I have the following problem. I want to solve a list with objects on 4 separate attributes, e.g. first it is sorted in descending order on attribute a, then on b, then attribute c and then attribute d. I do this like this:
list = sorted(list, key=lambda x : (x.a, x.b, x.c, x.d), reverse=True)
But in case all attributes are still equal, I want to break the tie by determining their order at random. E.g. in an example problem:
1: a=3 b=2 c=3 d=1
2: a=3 b=2 c=3 d=1
3: a=3 b=2 c=3 d=1
4: a=1 b=3 c=4 d=5
5: a=1 b=3 c=4 d=5
6: a=0 b=1 c=1 d=1
7: a=0 b=1 c=1 d=1
I want the order of object 1, 2, and 3 to be determined randomly. Also the order of object 6 and 7 needs to be determined randomly. So object 1, 2 and 3 have 33% chance to come in one of the first three positions. Object 6 and 7 have a 50% chance to come in the sixth or seventh position.
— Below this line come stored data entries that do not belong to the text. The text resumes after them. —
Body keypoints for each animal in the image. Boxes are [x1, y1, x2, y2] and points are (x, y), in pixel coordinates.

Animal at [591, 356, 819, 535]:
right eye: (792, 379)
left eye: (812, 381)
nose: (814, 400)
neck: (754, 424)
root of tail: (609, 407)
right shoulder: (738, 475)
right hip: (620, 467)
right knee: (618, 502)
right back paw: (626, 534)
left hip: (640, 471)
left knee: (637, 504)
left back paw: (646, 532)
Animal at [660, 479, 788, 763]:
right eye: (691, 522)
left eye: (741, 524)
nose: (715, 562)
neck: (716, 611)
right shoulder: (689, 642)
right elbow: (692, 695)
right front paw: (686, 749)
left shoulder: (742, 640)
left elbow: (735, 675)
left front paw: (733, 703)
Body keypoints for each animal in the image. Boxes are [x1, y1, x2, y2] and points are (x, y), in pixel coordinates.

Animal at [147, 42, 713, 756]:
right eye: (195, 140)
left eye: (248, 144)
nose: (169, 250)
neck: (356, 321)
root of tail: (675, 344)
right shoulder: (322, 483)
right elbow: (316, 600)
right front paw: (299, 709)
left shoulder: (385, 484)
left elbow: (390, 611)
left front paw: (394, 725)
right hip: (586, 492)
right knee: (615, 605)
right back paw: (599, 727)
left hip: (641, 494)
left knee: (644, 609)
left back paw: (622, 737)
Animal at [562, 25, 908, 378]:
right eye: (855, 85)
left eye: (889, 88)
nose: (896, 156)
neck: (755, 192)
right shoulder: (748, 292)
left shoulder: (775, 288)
If there are only ties between two objects this is easily solved:
list = sorted(list, key=lambda x : (x.a, x.b, x.c, x.d, random.random()<0.5), reverse=True)
But what if 3 or more objects are tied? How would I make sure for instance that 3 equal objects have 33% to be first in their ordering.
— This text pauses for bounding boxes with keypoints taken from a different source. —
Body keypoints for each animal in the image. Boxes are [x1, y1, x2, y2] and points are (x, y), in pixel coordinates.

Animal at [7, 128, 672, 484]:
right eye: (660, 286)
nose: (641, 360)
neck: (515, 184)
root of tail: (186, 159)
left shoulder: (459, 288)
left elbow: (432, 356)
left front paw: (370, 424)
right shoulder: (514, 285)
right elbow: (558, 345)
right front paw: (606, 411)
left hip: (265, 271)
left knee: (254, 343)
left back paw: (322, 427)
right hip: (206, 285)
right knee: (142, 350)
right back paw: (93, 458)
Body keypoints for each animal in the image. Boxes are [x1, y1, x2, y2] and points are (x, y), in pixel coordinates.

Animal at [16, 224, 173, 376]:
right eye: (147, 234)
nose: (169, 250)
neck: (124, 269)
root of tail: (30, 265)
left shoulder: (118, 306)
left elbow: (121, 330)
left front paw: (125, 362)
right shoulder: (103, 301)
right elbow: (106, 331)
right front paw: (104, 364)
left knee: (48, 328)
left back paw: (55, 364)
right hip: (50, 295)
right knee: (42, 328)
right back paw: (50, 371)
I have been wondering this for a while now and I am curious if anyone has suggestions to efficiently solve this problem.
>Solution :
You would simply do this:
list = sorted(list, key=lambda x : (x.a, x.b, x.c, x.d, random.random()), reverse=True)
Since random.random() will generate a floating point number between 0 and 1, the odds of two records actually getting the same value here is vanishingly small. Elements that have the same attributes otherwise will get sorted by these random values.
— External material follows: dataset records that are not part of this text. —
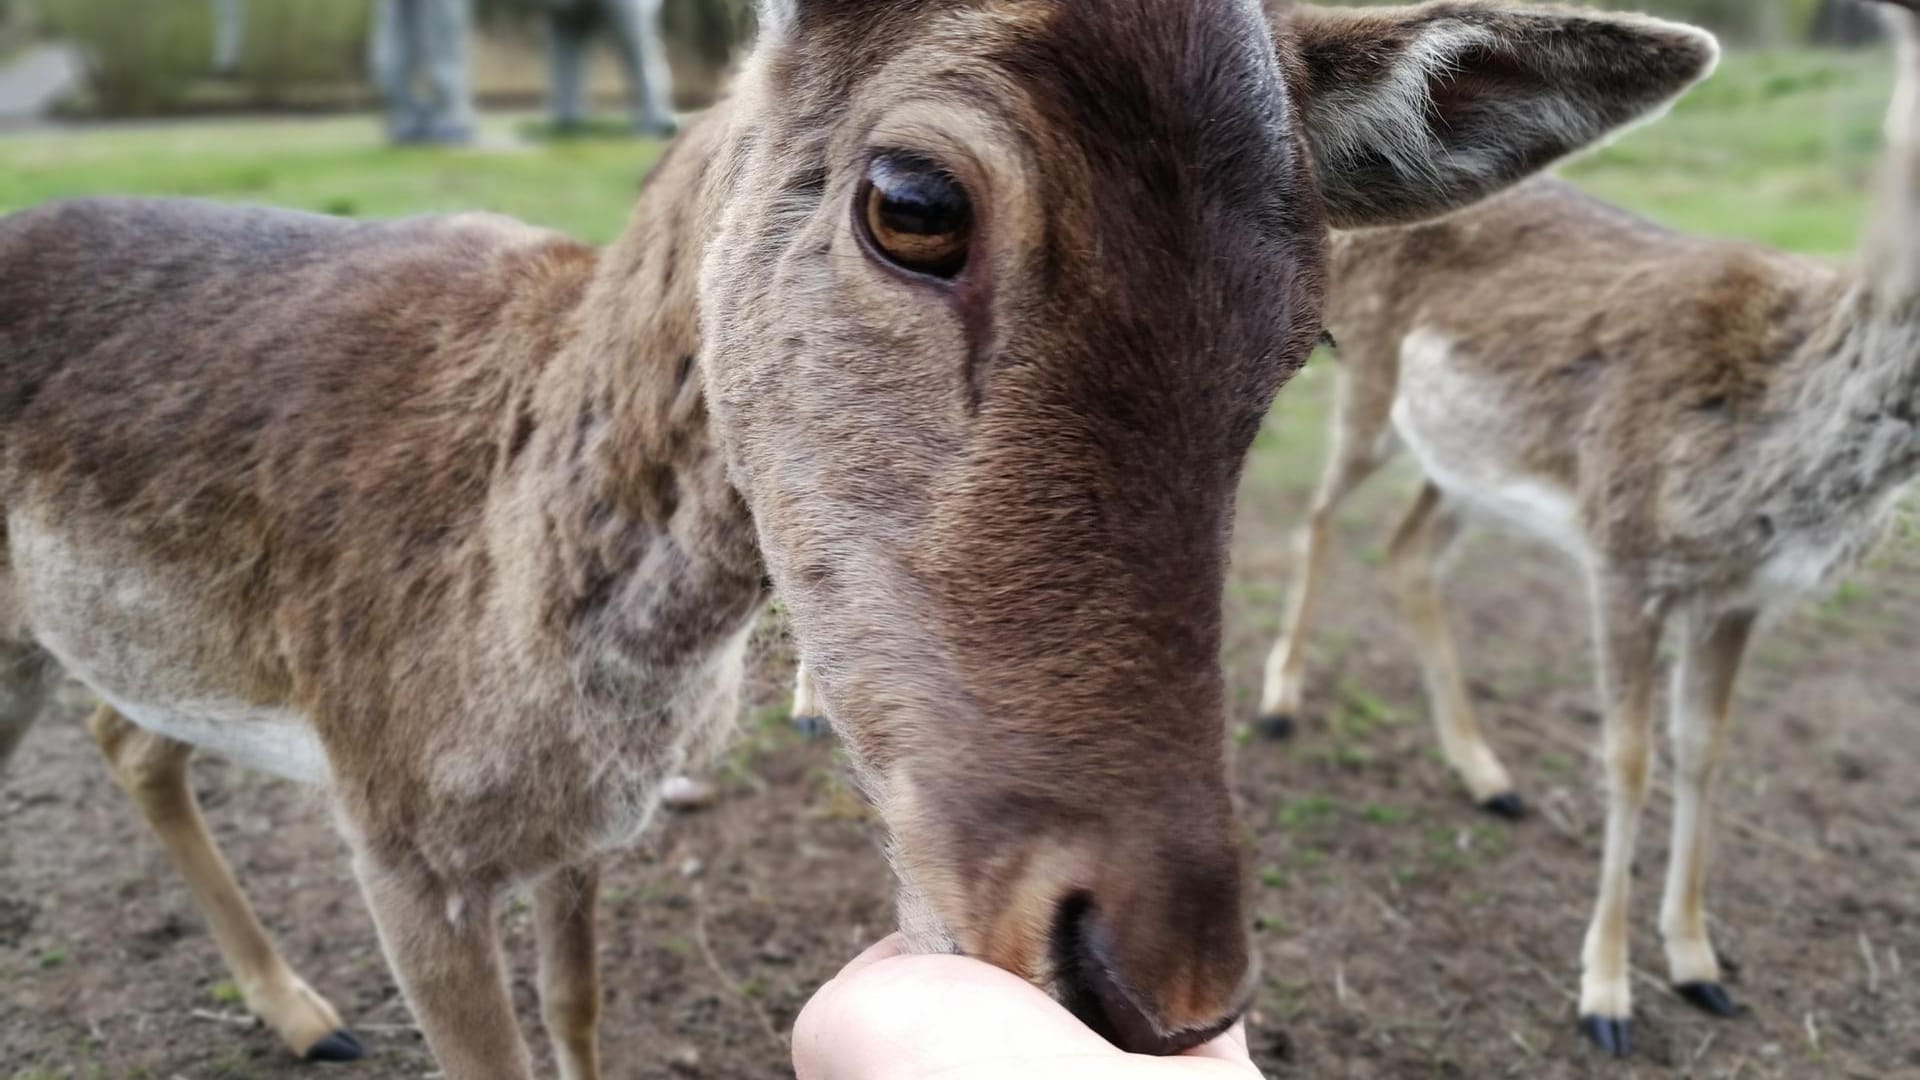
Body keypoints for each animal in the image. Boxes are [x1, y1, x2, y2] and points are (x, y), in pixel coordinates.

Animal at [0, 2, 1712, 1076]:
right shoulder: (398, 842)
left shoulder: (583, 840)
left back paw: (298, 1010)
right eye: (911, 199)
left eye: (1310, 325)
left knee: (128, 733)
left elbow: (584, 1019)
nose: (1156, 986)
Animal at [1251, 0, 1920, 1060]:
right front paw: (1605, 996)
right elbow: (1628, 756)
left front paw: (1699, 963)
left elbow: (1707, 748)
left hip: (1465, 465)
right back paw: (1279, 703)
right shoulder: (1622, 550)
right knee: (1319, 521)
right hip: (1369, 392)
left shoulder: (1740, 595)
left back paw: (1487, 773)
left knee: (1406, 553)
If you insist on perfect randomness, you shouldn’t use random to begin with, but something like this in a better random library would work:
options = list(range(len(xs)))
random.shuffle(options)
list = sorted(xs, key=lambda x : (x.a, x.b, x.c, x.d, options.pop(), reverse=True)
This works because the options are now guaranteed to be unique and assuming the random library does a perfect job of fairly shuffling the options, you will always get different values with an equal chance for all records.